Bioengineers at Harvard have, for the first time, explained how the blast of an exploding bomb can translate into subtly disastrous injuries in the nerve cells and blood vessels of the brain. …

Papers published in the journals Proceedings of the National Academy of Sciences (PNAS) and the Public Library of Science’s PLoS One provide the most comprehensive explanation to date of how abrupt mechanical forces cause catastrophic physiological changes within the brain’s neurons and vasculature. …

When the brain encounters a jarring force, such as an exploding roadside bomb, its delicate tissue slams against the skull. The result, if the patient survives, can be a temporary concussion, a more dangerous hemorrhage, or long-term TBI, which can lead to the early onset of Parkinson’s or Alzheimer’s diseases. …

Parker’s research has demonstrated that the forces unleashed by an explosion physically disrupt the structure of the focal adhesion complex, setting off a chain reaction of destructive molecular signals within the nerve cells of the brain.

Problem to work on
Rewrite the paragraph of the text about blast injuries to the brain that begins "When the brain encounters a jarring force" as a short list, keeping its main facts. Rely only on the text about blast injuries to the brain.

Records

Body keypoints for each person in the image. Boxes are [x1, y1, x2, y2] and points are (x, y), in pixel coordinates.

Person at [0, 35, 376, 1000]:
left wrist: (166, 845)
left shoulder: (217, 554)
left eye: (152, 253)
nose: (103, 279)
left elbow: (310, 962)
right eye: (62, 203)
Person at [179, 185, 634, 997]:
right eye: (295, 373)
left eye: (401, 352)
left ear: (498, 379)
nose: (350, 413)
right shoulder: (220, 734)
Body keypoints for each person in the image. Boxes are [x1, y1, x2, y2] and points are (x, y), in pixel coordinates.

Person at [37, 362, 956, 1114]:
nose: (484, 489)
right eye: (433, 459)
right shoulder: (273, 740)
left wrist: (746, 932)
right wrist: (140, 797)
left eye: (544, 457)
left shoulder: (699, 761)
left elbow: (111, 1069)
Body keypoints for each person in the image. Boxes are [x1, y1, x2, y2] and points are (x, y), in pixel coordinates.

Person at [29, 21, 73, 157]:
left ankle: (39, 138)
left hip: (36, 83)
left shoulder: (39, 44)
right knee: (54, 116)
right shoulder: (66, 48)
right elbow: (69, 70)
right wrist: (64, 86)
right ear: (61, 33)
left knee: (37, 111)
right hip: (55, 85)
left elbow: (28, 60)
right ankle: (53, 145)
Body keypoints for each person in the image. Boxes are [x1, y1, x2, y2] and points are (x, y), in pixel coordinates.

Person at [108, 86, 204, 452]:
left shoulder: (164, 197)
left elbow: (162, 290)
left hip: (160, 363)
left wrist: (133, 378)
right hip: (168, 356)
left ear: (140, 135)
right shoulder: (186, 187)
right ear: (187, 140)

Solution for this exercise
- A jarring force, such as an exploding roadside bomb, slams the brain's delicate tissue against the skull.
- A patient who survives may have a temporary concussion, a more dangerous hemorrhage, or long-term TBI.
- Long-term TBI can lead to early onset of Parkinson's or Alzheimer's disease.